Optimize HR Resource Allocation
As the CEO of a tech company, I recently used data analytics to help optimize the allocation of resources within our HR department. By analyzing various factors, such as employee turnover rate, time-to-hire, cost per hire, and employee performance data, we identified that our HR team was spending a disproportionate amount of time on low-impact tasks. With these insights, we refocused our strategy to automate certain repetitive tasks and allocate more resources and attention to strategic HR improvements. This led to a 25% decrease in the turnover rate and improved job satisfaction scores within a year.
Redesign Performance Management with Data
We used data analytics to redesign our performance management system. By analyzing the performance review data and feedback from employees, we learned that several hidden biases were eroding the fairness and transparency of evaluations. We replaced it with a data-driven performance review system designed with objective metrics and regular feedback loops.
For example, we identified certain performance metrics to track, created frequent check-ins, broadened the evaluation criteria so they were consistent across employees, and trained managers to interpret the data and provide constructive feedback. Rather than gossiping and trying to manipulate evaluations in their favor, employees were more concerned about how to improve their performance given their performance metrics.

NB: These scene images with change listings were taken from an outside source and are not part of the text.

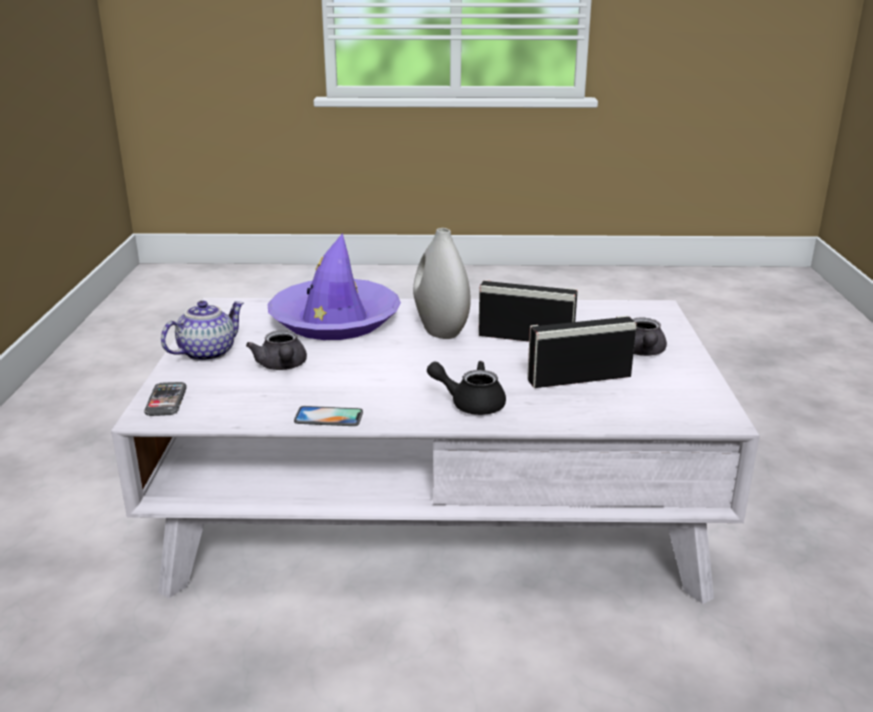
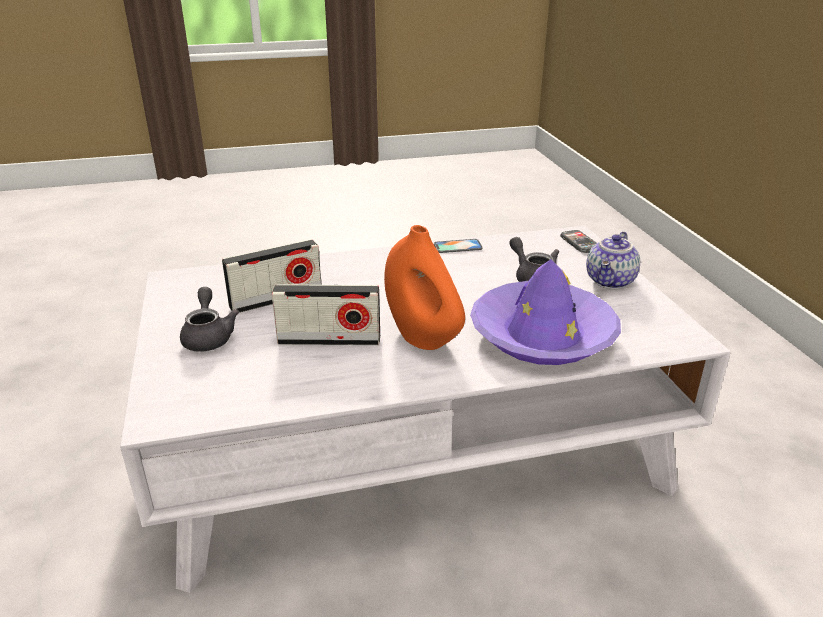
camera: 165 degrees right, 5 degrees up
white vase [413,228,471,339] -> orange vase [384,225,465,350]
black teapot [427,361,506,415] -> none

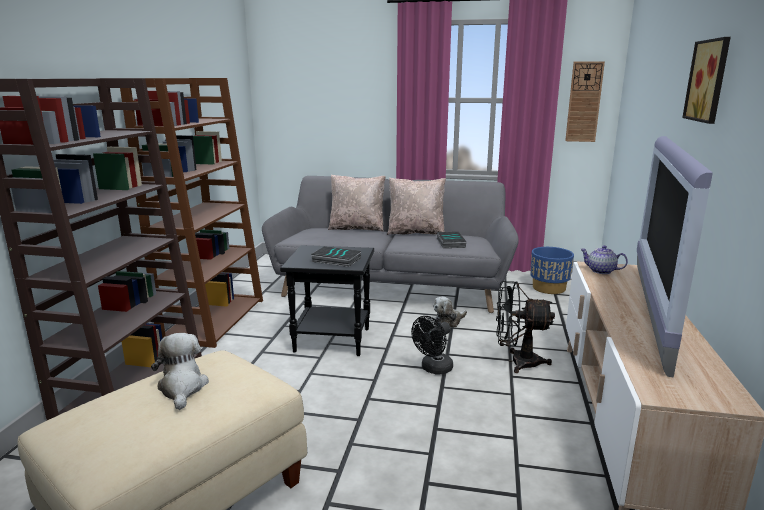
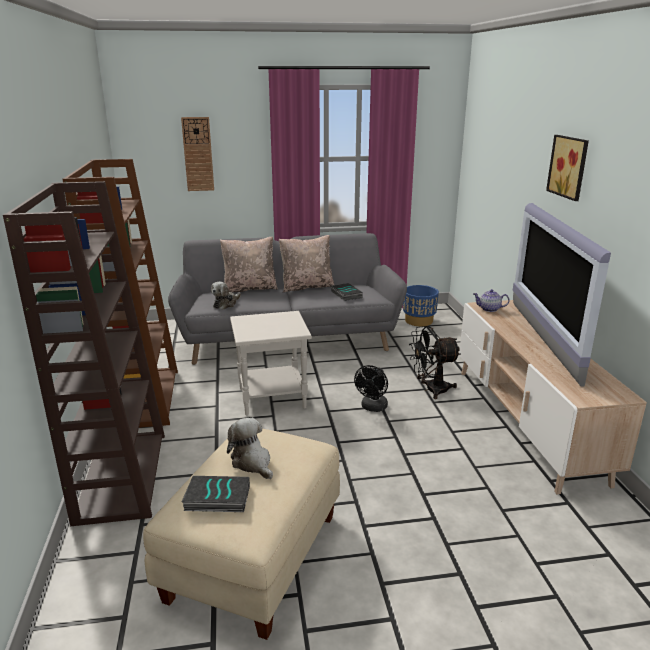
camera: 20 degrees left, 5 degrees up
black side table [280,245,374,356] -> white side table [230,311,312,416]
book [311,246,361,267] -> book moved to [181,476,250,512]
plush toy [433,297,467,328] -> plush toy moved to [211,282,241,310]
wall clock [565,61,605,142] -> wall clock moved to [181,117,214,191]

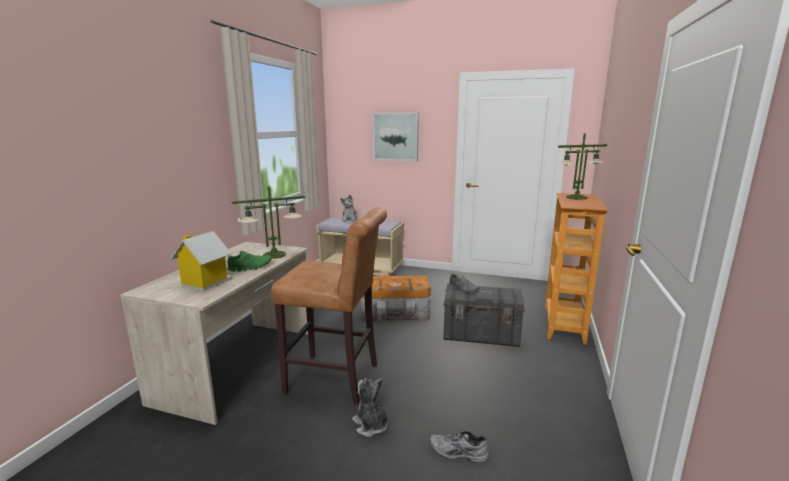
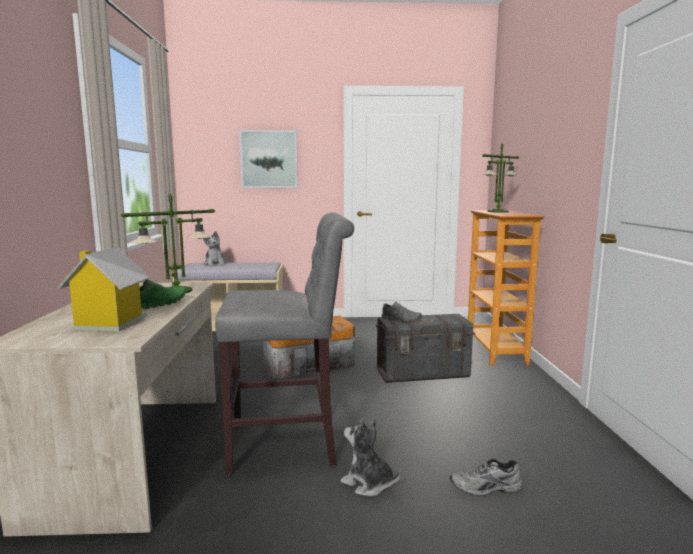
camera: 20 degrees left, 5 degrees down
brown stool [271,207,387,405] -> grey stool [215,213,354,474]

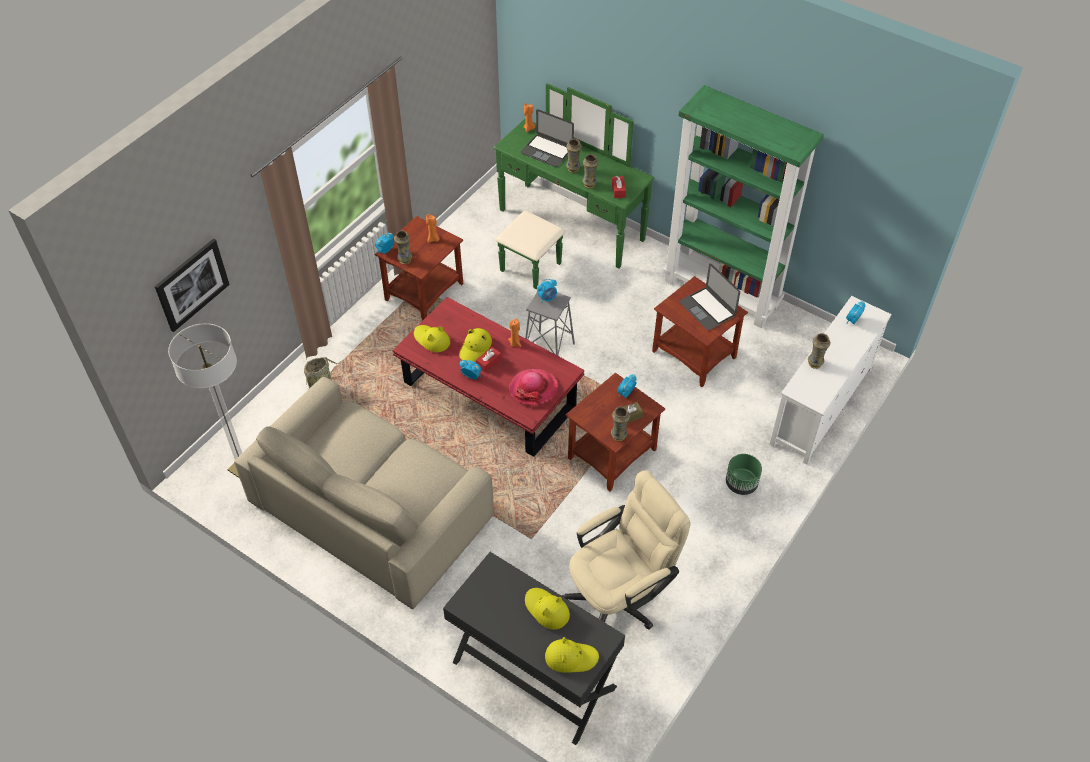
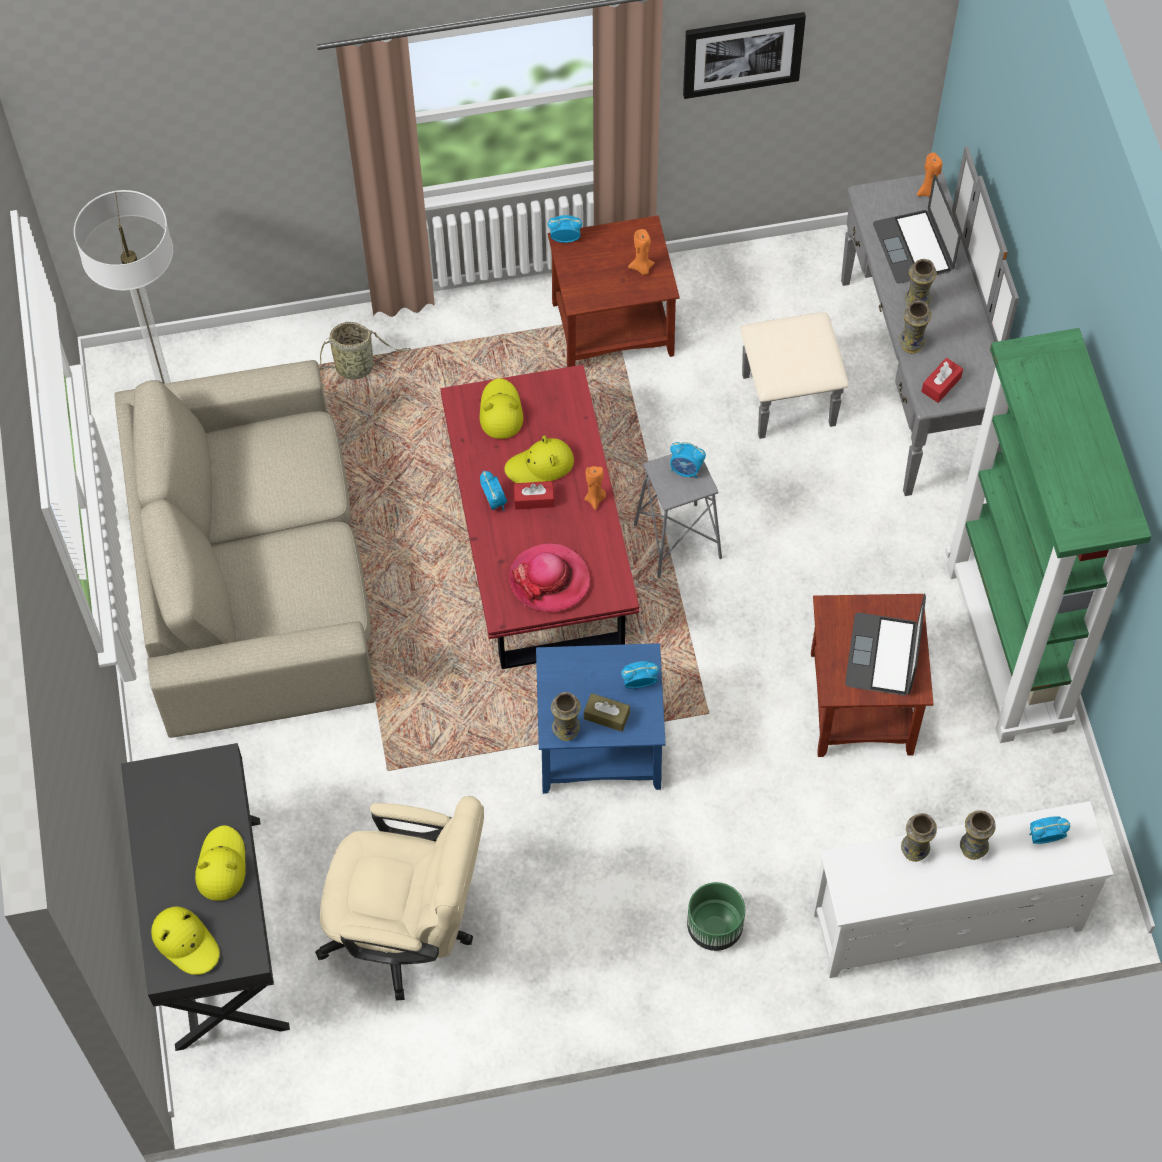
camera: 45 degrees right, 10 degrees up
picture [154,239,230,332] -> picture moved to [683,12,806,99]
vase [394,231,412,265] -> vase moved to [960,810,996,860]
green dresser [494,83,655,289] -> grey dresser [740,146,1019,496]
brown side table [566,373,665,492] -> blue side table [536,643,666,794]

Eventually, managers and employees trusted the system, which explained why employees rated the fairness and transparency of evaluations higher than ever: employee satisfaction with the performance review system rose by 25 percent. This, in turn, improved organizational morale and productivity.
Tailor Benefits to Employee Needs
Recently, we were working on strategic benefits planning. In analyzing employee data, we were able to identify key trends in our benefit utilization, as well as employee feedback on our different programs. This analysis allowed us to more closely match our benefits to the often drastically different needs of our associates.
For example, we discovered that our work-at-home associates had an extremely high use of mental health services, and we were able to get these benefits extended by quite a lot. This type of data-driven approach raised employee satisfaction and made our resource management more efficient so that we were able to ensure a happier, more productive work environment.
Implement Regular Feedback for Engagement
We use data analytics to inform our HR strategy by tracking employee performance metrics such as productivity, attendance, and project completion rates. By analyzing this data, we can identify trends and patterns that help us make informed decisions about hiring, training, and performance management.
For example, we noticed a correlation between regular feedback sessions and improved employee engagement, leading us to implement more frequent check-ins with our team members. This data-driven approach has helped us create a more efficient and effective HR strategy that ultimately benefits both our employees and our company as a whole.
Reduce Turnover with Predictive Analytics
We used data analytics to enhance our HR strategy by analyzing employee turnover rates. By examining historical data on turnover patterns, we identified key factors contributing to attrition, such as a lack of career development opportunities or dissatisfaction with workplace culture. Armed with this insight, we implemented targeted initiatives to address these issues, such as introducing mentorship programs and enhancing employee engagement initiatives.
We used predictive analytics to forecast future turnover trends, allowing us to proactively intervene and retain valuable talent. As a result of these data-driven interventions, we observed a significant decrease in turnover rates and an improvement in overall employee satisfaction and retention.